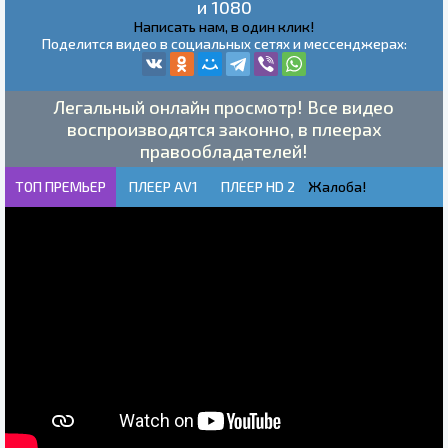
и 1080
Написать нам, в один клик!
Поделится видео в социальных сетях и мессенджерах:
Легальный онлайн просмотр! Все видео
воспроизводятся законно, в плеерах
правообладателей!
ТОП ПРЕМЬЕР
ПЛЕЕР AV1
ПЛЕЕР HD 2
Жалоба!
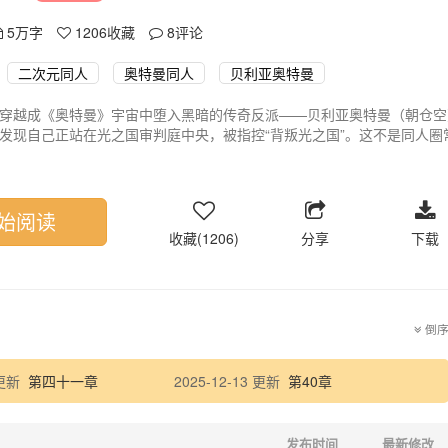
5万字
1206
收藏
8
评论
二次元同人
奥特曼同人
贝利亚奥特曼
穿越成《奥特曼》宇宙中堕入黑暗的传奇反派——贝利亚奥特曼（朝仓空
发现自己正站在光之国审判庭中央，被指控“背叛光之国”。这不是同人圈
囚禁、流放开始的真实救赎：当捷德奥特曼尚未诞生，伏井出K尚是沉默
以人类之躯介入贝利亚命运转折点，在银河帝国废墟与光之国边境之间艰
贝》是深度沉浸式奥特曼同人小说，聚焦贝利亚奥特曼堕落前后的心理撕裂
子羁绊、阵营拉扯与暗黑权谋。作为高人气贝利亚奥特曼同人作品，本书
始阅读
亚奥特曼”“二次元同人”等核心搜索词，以细腻笔触重构M78星云最复杂反
收藏(1206)
分享
下载
倒
 更新
第四十一章
2025-12-13 更新
第40章
发布时间
最新修改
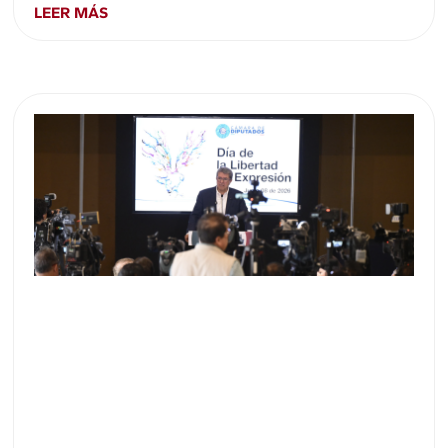
LEER MÁS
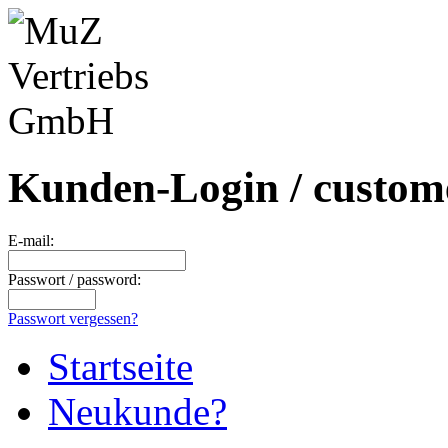
Kunden-Login / custome
E-mail:
Passwort / password:
Passwort vergessen?
Startseite
Neukunde?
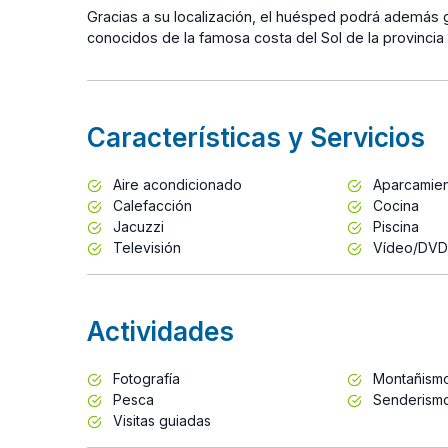
Gracias a su localización, el huésped podrá además 
conocidos de la famosa costa del Sol de la provincia
Características y Servicios
Aire acondicionado
Aparcamie
Calefacción
Cocina
Jacuzzi
Piscina
Televisión
Vídeo/DVD
Actividades
Fotografía
Montañism
Pesca
Senderism
Visitas guiadas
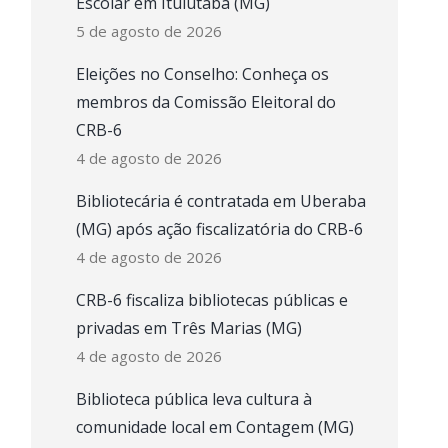
Escolar em Ituiutaba (MG)
5 de agosto de 2026
Eleições no Conselho: Conheça os
membros da Comissão Eleitoral do
CRB-6
4 de agosto de 2026
Bibliotecária é contratada em Uberaba
(MG) após ação fiscalizatória do CRB-6
4 de agosto de 2026
CRB-6 fiscaliza bibliotecas públicas e
privadas em Três Marias (MG)
4 de agosto de 2026
Biblioteca pública leva cultura à
comunidade local em Contagem (MG)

*Aim of the task*: Collect every line from the rows above that contains the string "Passwort".

*Response below*:
Passwort / password:
Passwort vergessen?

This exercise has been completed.